Note to all teachers with small-minded administrators - don't bother trying to teach your kids about history. At least not homosexual history.
A teacher in a rural Oklahoma town has been fired by administrators after trying to teach the story of gay college student Matthew Shepard's murder by assigning students parts in The Laramie Project, a play based on the hate crime inflicted on the young homosexual man a decade ago.
Of course, officials say it isn't the play itself that prompted the firing. Debra Taylor dared let her students voice their opinions about the school's decision to CANCEL the play that earned her a place on the chopping block.

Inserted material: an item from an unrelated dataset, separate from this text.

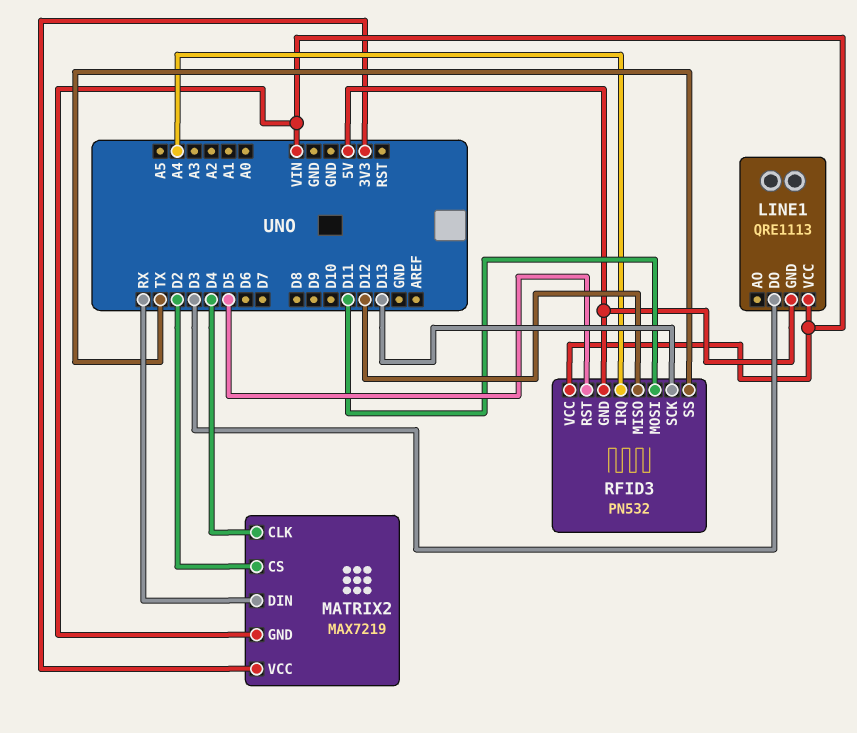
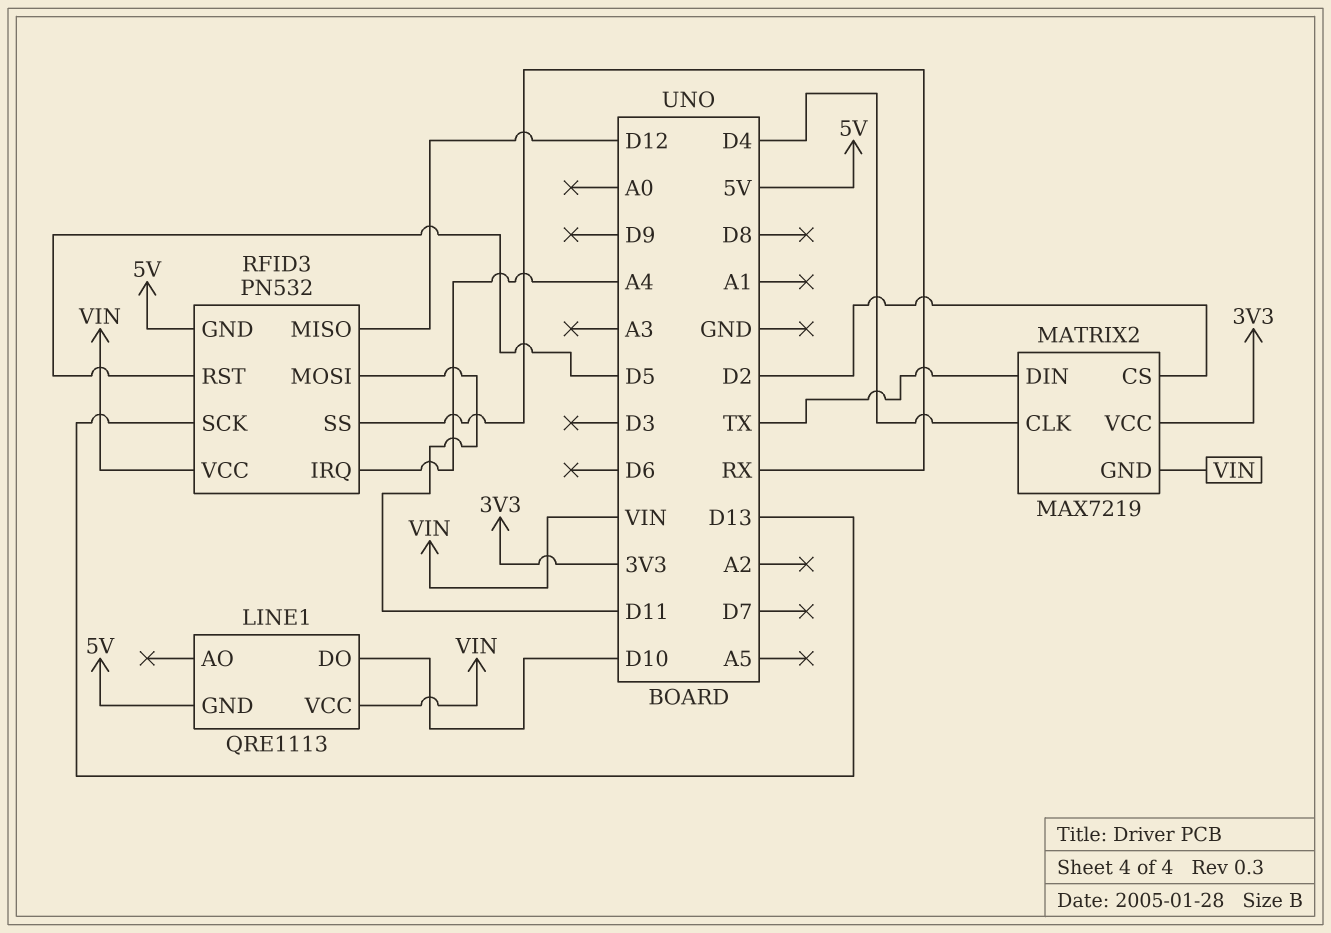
LINE1 pin DO: D3 -> D10
MATRIX2 pin DIN: RX -> TX
RFID3 pin SS: TX -> RX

When her principal told her the play - which he'd previously given permission to Taylor to put on - had to be stopped, she let her kids spend twenty minutes in a local park, writing their feelings on helium balloons and releasing them (not enviro-friendly, but at the very least offering some catharsis). Taylor says she never asked the kids to change their minds about homosexuality, just to be tolerant.
The park stunt is what administrators say was Taylor's undoing. What about it was wrong, they won't say. Perhaps that she let kids voice dissent? That she voiced dissent? That she did something else that might, possibly, maybe make the kids think again about tolerance and respecting others?
Because cancellation of the play to begin with was inappropriate, but it might have had a very positive affect on the kids. Suddenly, they saw it was like to be discriminated against. After several weeks of hard work put into practicing for their production, they had the rug swept out from under them by school officials - and for no reason.
And how's this for irony? The school punished Debra Taylor, but her job loss makes her a role model for kids. Kind of what we always hope our kids' teachers will be.